**Deine Aufgabe**
Entnimm bitte dem Text über die Verhandlung vor dem Senat wörtlich den Abschnitt, der bei den Worten mit „Wenn dies den“ beginnt und nach „Parteien zu stellen.“ aufhört.

**Vorliegender Text**
________________________________________
Das Ziel einer solchen Verhandlung muß ohne Frage sein, beide Parteien zusammenzuführen und einen Weg aufzuzeigen, den beide nunmehr gemeinsam gehen könnten.

Wenn dies den Senatsmitgliedern nicht bewußt war, dann hätten sie - daran erinnerte Dr. Johnsen - in den Lehrtext des Tages hineinsehen sollen. Dort war aus dem Kolosserbrief zu lesen, es habe Gott gefallen, "daß in Jesus Christus alle Fülle wohnen sollte und er durch ihn alles mit sich versöhnte, es sei auf Erden oder im Himmel". Der Propst i.R., der vor der Verhandlung das biblische Wort las, umging diese Losung und wählte den Wochenspruch ("Es ist dir gesagt Mensch, was gut ist..."), ein Hinweis, daß die Verhandlung nicht, wie der Lehrtext empfahl, auf Versöhnung gestimmt war, sondern auf die Durchsetzung eines Urteils, das dem Senat sowieso zu milde vorkam. Er wurde daher im Laufe des Verfahrens selber zunehmend Partei, anstatt sich entschlossen in den Riß zwischen beide Parteien zu stellen.
________________________________________
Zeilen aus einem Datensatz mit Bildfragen
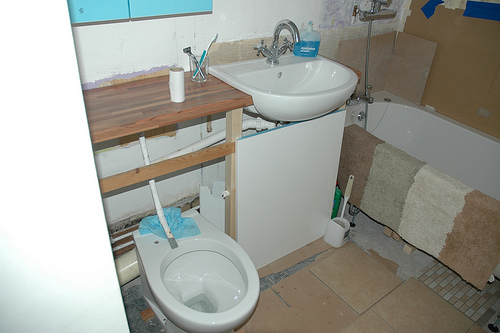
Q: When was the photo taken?
A: Daytime.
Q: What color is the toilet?
A: White.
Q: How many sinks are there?
A: One.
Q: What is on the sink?
A: A faucet.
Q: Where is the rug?
A: On the tub.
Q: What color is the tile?
A: Beige.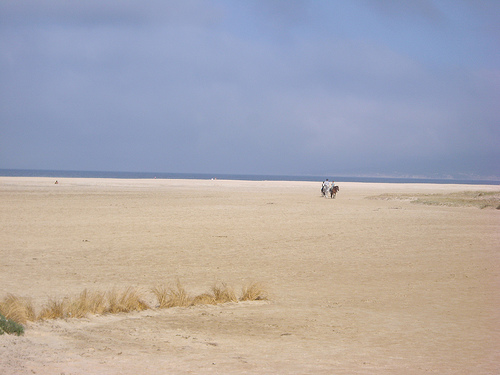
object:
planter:
[313, 175, 498, 183]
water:
[2, 167, 498, 186]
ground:
[1, 178, 495, 374]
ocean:
[0, 172, 498, 181]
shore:
[1, 175, 496, 186]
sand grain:
[260, 228, 265, 230]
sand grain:
[222, 222, 228, 224]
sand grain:
[217, 230, 223, 233]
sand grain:
[172, 217, 176, 219]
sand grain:
[172, 227, 175, 229]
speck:
[52, 178, 59, 185]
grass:
[36, 282, 231, 342]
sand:
[2, 184, 499, 373]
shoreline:
[1, 176, 498, 191]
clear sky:
[55, 19, 486, 139]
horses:
[319, 185, 340, 199]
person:
[320, 178, 339, 199]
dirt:
[358, 224, 460, 286]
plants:
[23, 275, 268, 317]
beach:
[88, 177, 255, 273]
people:
[321, 177, 340, 198]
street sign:
[211, 176, 219, 182]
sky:
[0, 0, 499, 180]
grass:
[45, 281, 99, 327]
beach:
[5, 188, 475, 285]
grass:
[0, 274, 271, 334]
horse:
[329, 185, 340, 198]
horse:
[320, 184, 329, 198]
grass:
[2, 279, 48, 336]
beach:
[2, 176, 499, 374]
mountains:
[298, 170, 498, 180]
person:
[329, 177, 334, 190]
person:
[318, 179, 327, 189]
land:
[304, 170, 499, 182]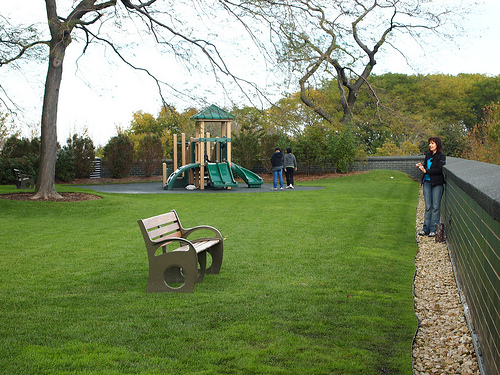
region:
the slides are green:
[166, 161, 265, 189]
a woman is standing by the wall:
[414, 136, 447, 236]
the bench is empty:
[135, 208, 224, 294]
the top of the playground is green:
[188, 104, 236, 120]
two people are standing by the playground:
[268, 144, 300, 190]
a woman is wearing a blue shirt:
[422, 156, 445, 183]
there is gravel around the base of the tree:
[0, 190, 105, 205]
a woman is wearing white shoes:
[284, 146, 299, 189]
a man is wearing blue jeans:
[269, 146, 285, 191]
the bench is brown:
[135, 208, 224, 295]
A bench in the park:
[139, 212, 239, 294]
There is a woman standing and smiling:
[420, 135, 443, 245]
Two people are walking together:
[266, 142, 323, 190]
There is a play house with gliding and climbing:
[156, 96, 268, 190]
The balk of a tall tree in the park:
[41, 0, 61, 198]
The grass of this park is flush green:
[245, 287, 355, 359]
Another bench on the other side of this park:
[7, 161, 36, 193]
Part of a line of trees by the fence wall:
[299, 117, 363, 182]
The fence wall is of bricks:
[468, 217, 491, 314]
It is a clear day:
[78, 77, 121, 120]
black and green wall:
[456, 163, 497, 335]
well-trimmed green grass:
[256, 214, 371, 339]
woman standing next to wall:
[406, 125, 455, 238]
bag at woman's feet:
[411, 210, 451, 246]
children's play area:
[155, 95, 261, 190]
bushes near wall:
[5, 120, 375, 175]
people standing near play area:
[201, 125, 301, 191]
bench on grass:
[113, 195, 238, 300]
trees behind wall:
[286, 68, 498, 173]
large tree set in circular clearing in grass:
[7, 0, 145, 210]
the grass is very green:
[260, 196, 330, 306]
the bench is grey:
[135, 210, 230, 286]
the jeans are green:
[422, 183, 444, 236]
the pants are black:
[278, 167, 300, 181]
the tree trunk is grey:
[41, 131, 59, 184]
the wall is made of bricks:
[381, 157, 414, 169]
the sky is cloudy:
[103, 62, 202, 96]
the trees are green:
[393, 82, 483, 109]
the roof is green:
[201, 105, 230, 117]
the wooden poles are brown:
[172, 132, 217, 161]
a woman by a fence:
[358, 132, 466, 244]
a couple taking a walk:
[265, 125, 310, 205]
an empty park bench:
[116, 194, 253, 302]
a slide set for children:
[156, 105, 272, 196]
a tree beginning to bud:
[2, 0, 284, 227]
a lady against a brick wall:
[415, 131, 498, 327]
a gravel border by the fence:
[394, 223, 479, 370]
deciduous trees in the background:
[64, 60, 497, 161]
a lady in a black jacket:
[409, 115, 454, 241]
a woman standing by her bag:
[389, 122, 451, 248]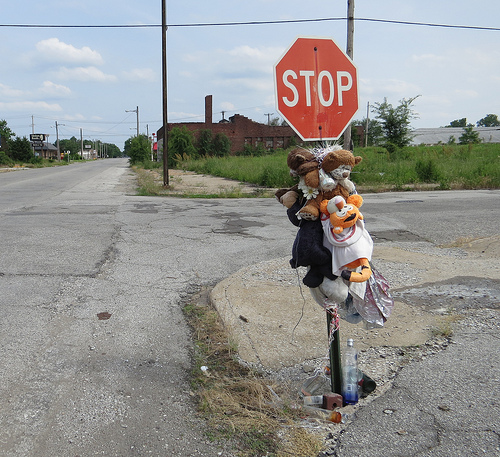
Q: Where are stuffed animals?
A: Attached to sign.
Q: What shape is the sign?
A: Octagon.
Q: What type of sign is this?
A: Stop sign.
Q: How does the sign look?
A: It's rusting.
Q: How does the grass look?
A: Dried out.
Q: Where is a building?
A: Building is in background.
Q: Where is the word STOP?
A: On the sign.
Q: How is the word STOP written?
A: In capital letters.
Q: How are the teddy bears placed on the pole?
A: There is a wire keeping them there.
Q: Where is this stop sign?
A: In a four way road.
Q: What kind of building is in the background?
A: A red building.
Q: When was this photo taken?
A: During the day time.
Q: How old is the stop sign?
A: Old enough to be stained and have holes in it.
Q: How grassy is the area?
A: It is very grassy.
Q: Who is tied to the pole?
A: A generic teddy bear.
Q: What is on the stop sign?
A: Stuffed Animals.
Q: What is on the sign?
A: Dolls.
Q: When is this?
A: Daytime.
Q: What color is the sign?
A: Red.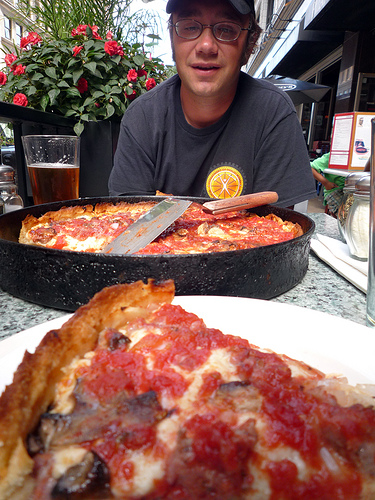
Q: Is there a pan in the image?
A: Yes, there is a pan.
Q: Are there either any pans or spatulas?
A: Yes, there is a pan.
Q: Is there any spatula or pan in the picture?
A: Yes, there is a pan.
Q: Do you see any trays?
A: No, there are no trays.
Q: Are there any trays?
A: No, there are no trays.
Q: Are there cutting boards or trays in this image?
A: No, there are no trays or cutting boards.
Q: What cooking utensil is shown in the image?
A: The cooking utensil is a pan.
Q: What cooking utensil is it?
A: The cooking utensil is a pan.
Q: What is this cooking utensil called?
A: That is a pan.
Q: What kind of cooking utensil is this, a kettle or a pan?
A: That is a pan.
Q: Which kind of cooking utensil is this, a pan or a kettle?
A: That is a pan.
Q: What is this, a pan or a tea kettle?
A: This is a pan.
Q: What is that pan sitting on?
A: The pan is sitting on the pizza.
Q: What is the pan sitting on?
A: The pan is sitting on the pizza.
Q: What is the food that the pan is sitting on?
A: The food is a pizza.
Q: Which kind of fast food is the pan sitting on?
A: The pan is sitting on the pizza.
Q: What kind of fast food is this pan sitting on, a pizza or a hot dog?
A: The pan is sitting on a pizza.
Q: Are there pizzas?
A: Yes, there is a pizza.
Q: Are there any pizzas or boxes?
A: Yes, there is a pizza.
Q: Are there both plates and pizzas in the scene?
A: Yes, there are both a pizza and a plate.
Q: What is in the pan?
A: The pizza is in the pan.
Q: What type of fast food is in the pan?
A: The food is a pizza.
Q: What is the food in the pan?
A: The food is a pizza.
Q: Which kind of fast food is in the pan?
A: The food is a pizza.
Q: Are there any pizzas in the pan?
A: Yes, there is a pizza in the pan.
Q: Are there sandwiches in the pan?
A: No, there is a pizza in the pan.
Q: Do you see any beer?
A: Yes, there is beer.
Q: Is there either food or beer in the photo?
A: Yes, there is beer.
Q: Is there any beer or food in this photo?
A: Yes, there is beer.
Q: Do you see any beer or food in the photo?
A: Yes, there is beer.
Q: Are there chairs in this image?
A: No, there are no chairs.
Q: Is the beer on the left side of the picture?
A: Yes, the beer is on the left of the image.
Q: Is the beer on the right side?
A: No, the beer is on the left of the image.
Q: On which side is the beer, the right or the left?
A: The beer is on the left of the image.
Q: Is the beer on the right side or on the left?
A: The beer is on the left of the image.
________________________________________
**Lösung der Aufgabe**
Wenn dies den Senatsmitgliedern nicht bewußt war, dann hätten sie - daran erinnerte Dr. Johnsen - in den Lehrtext des Tages hineinsehen sollen. Dort war aus dem Kolosserbrief zu lesen, es habe Gott gefallen, "daß in Jesus Christus alle Fülle wohnen sollte und er durch ihn alles mit sich versöhnte, es sei auf Erden oder im Himmel". Der Propst i.R., der vor der Verhandlung das biblische Wort las, umging diese Losung und wählte den Wochenspruch ("Es ist dir gesagt Mensch, was gut ist..."), ein Hinweis, daß die Verhandlung nicht, wie der Lehrtext empfahl, auf Versöhnung gestimmt war, sondern auf die Durchsetzung eines Urteils, das dem Senat sowieso zu milde vorkam. Er wurde daher im Laufe des Verfahrens selber zunehmend Partei, anstatt sich entschlossen in den Riß zwischen beide Parteien zu stellen.